[Stored items]
===

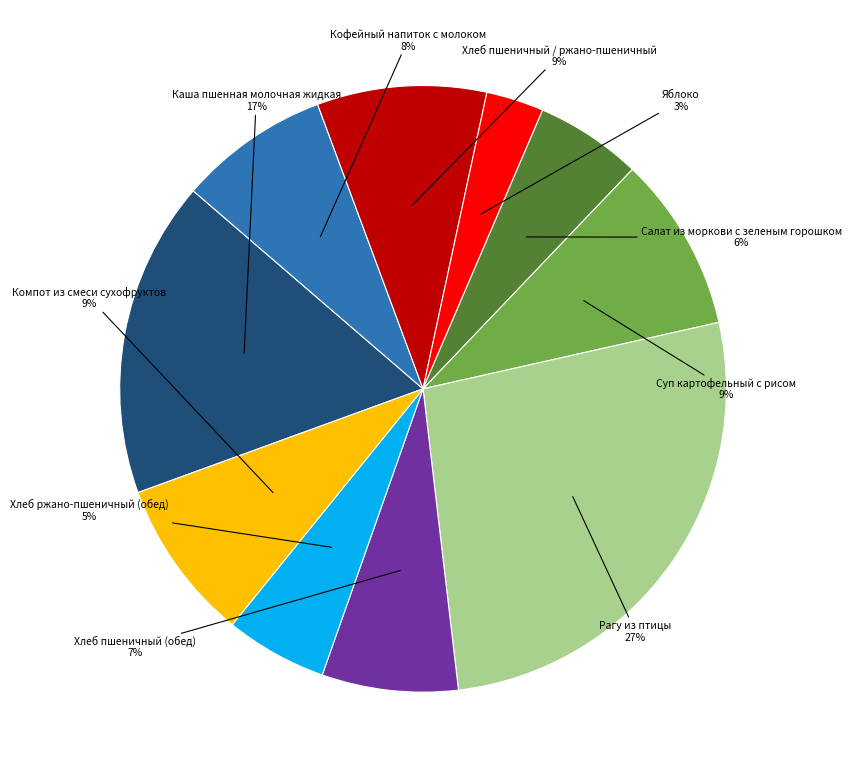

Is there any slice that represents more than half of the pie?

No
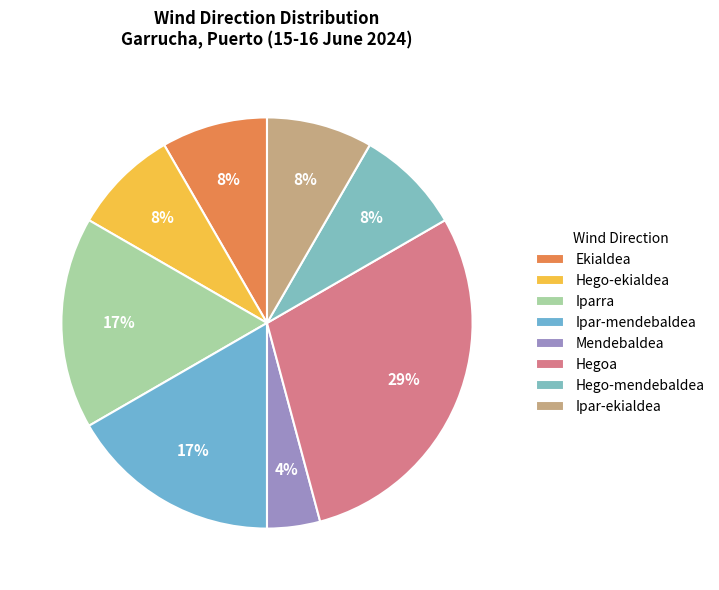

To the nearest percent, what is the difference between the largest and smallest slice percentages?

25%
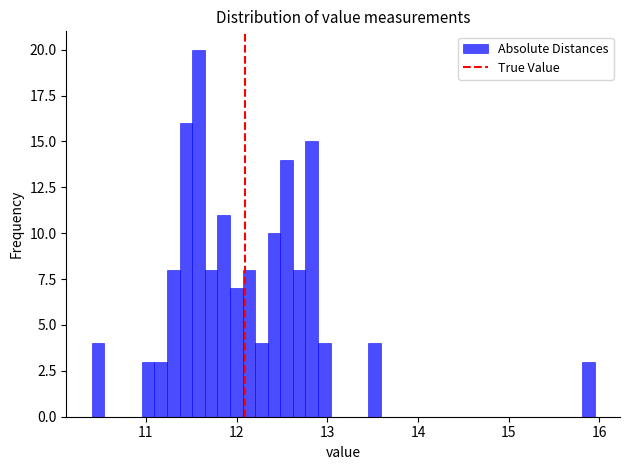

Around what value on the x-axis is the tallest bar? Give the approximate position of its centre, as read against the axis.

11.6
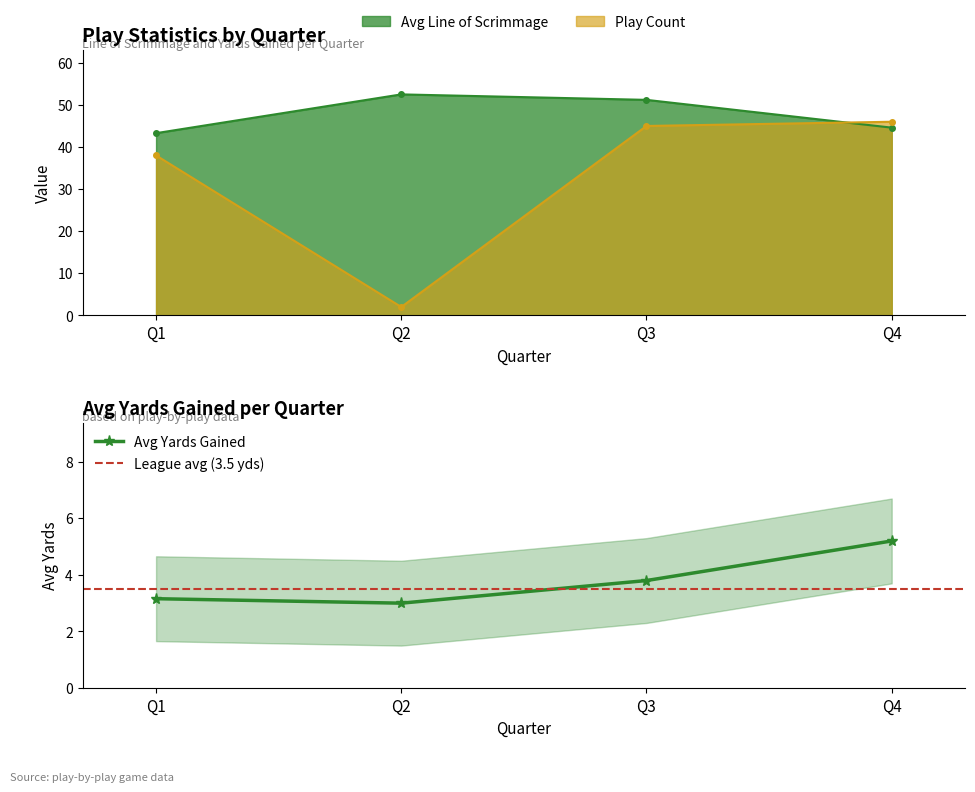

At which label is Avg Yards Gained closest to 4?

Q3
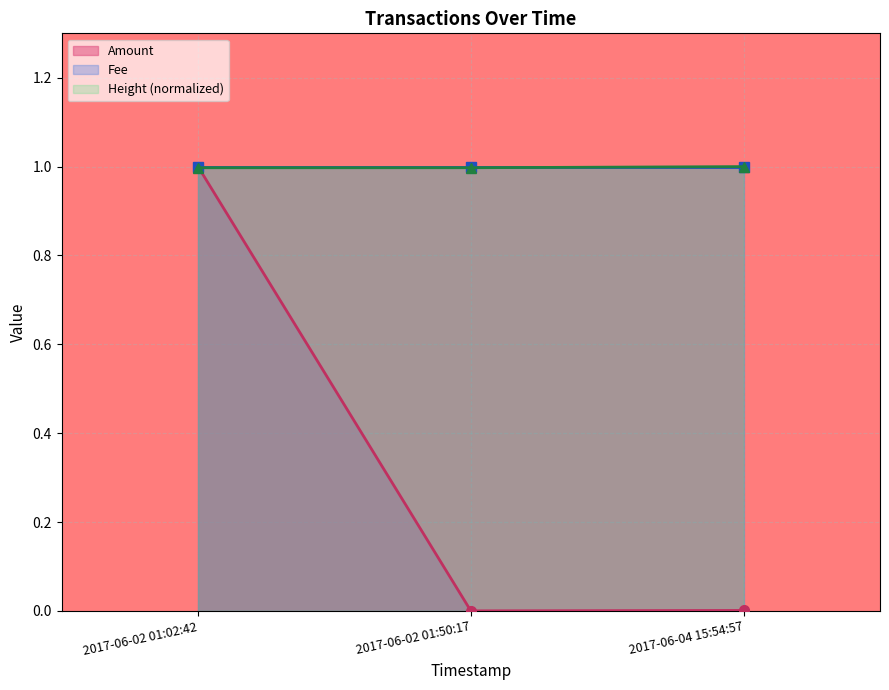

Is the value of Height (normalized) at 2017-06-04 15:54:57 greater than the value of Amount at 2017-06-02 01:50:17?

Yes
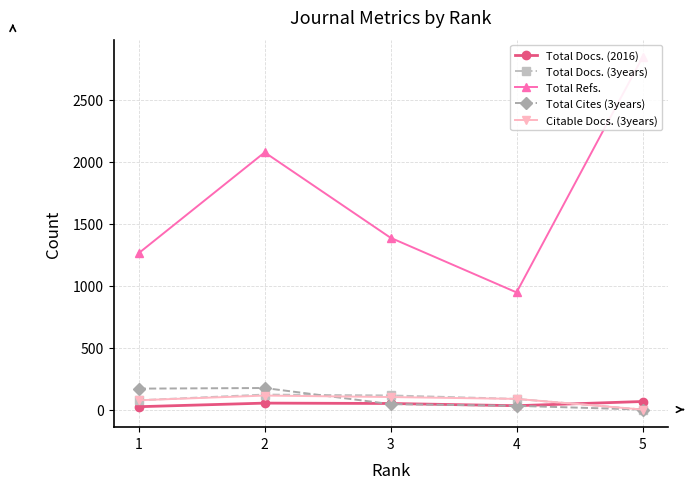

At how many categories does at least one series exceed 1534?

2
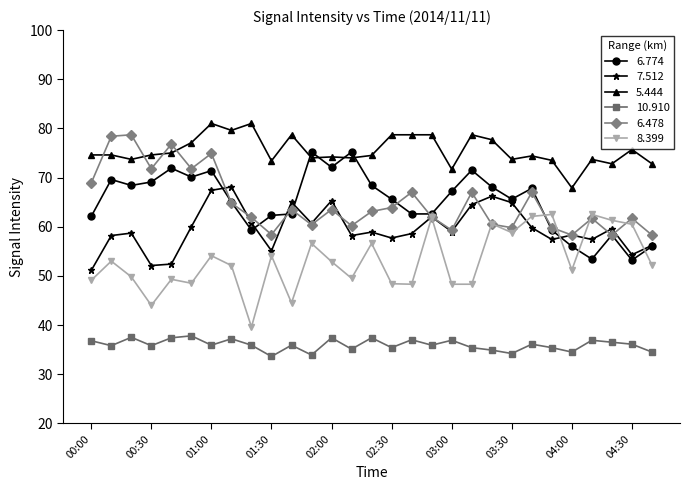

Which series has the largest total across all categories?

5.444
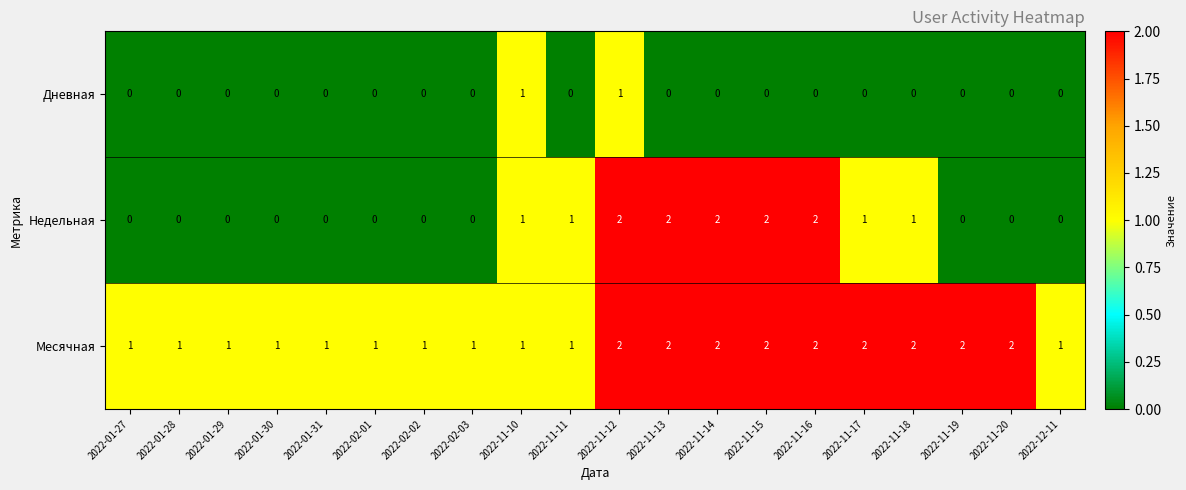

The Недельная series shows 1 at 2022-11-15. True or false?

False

===

__WHAT THE TASK ASKS__:
Copy every one of the lines above word for word, omitting the pictures.

__YOUR RESPONSE__:
Is there any slice that represents more than half of the pie?

No

To the nearest percent, what is the difference between the largest and smallest slice percentages?

25%

Around what value on the x-axis is the tallest bar? Give the approximate position of its centre, as read against the axis.

11.6

At which label is Avg Yards Gained closest to 4?

Q3

Is the value of Height (normalized) at 2017-06-04 15:54:57 greater than the value of Amount at 2017-06-02 01:50:17?

Yes

At how many categories does at least one series exceed 1534?

2

Which series has the largest total across all categories?

5.444

The Недельная series shows 1 at 2022-11-15. True or false?

False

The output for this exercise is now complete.